The U.S. SEC (Securities and Exchange Commission) has gained support from two Amicus Briefs filed on Tuesday, in its lawsuit against crypto exchange Coinbase. As per the filing, the two amicus briefs incline toward the SEC’s claims that digital assets should be classified as securities. Moreover, it says that they should fall within the SEC’s jurisdiction.
One amicus brief was filed by former SEC officials, including former Chair Mary Jo White and Commissioner Robert Jackson Jr. The duo stated that “Digital assets with characteristics typical of securities offer investors the same promise of a return and carry the same risks that led to the enactment of the federal securities laws.”
Another amicus brief was filed by Professor Todd Phillips of the J. Mack Robinson College of Business, and Beau Baumann, a Doctoral candidate at Yale Law School, in support of the SEC.
Furthermore, NASAA (North American Securities Administrators Association) also filed a brief saying that platforms such as Coinbase operate similarly to a securities exchange. However, NASAA’s brief noted that such platforms are exempt from regulatory oversight, posing a threat to investor protection.
Can Coinbase win against the SEC in court?
The SEC filed a lawsuit against the exchange alleging that it violates the Securities Exchange Act of 1934 and the Securities Act of 1933. Coinbase, however, denies all allegations.
Earlier this year, the SEC partially lost its lawsuit against Ripple, where it claimed that XRP was a security. However, a U.S. court ruled that the sale of XRP on public exchanges complied with federal securities laws. Nonetheless, the court did say that Ripple violated securities laws in regard to how institutions bought XRP.

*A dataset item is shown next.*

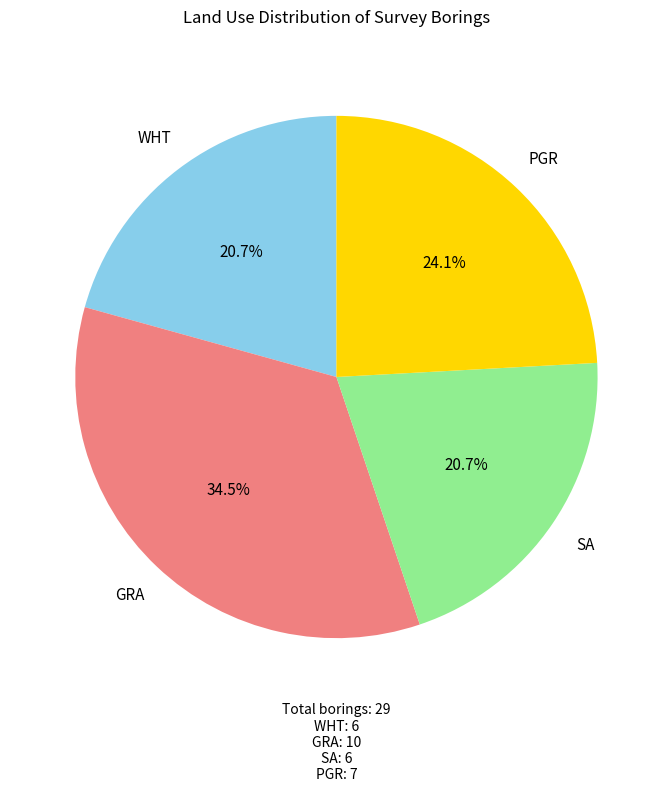

Count the number of slices in the pie.

4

As of now, it is unclear as to how the courts would draw a conclusion. Although Coinbase says that the rules are not clear in the U.S., the SEC claims otherwise. The watchdog has garnered a lot of criticism from not just firms and investors, but also from many politicians. Many have accused the SEC of choking crypto innovation in the U.S. due to its crackdown on crypto firms.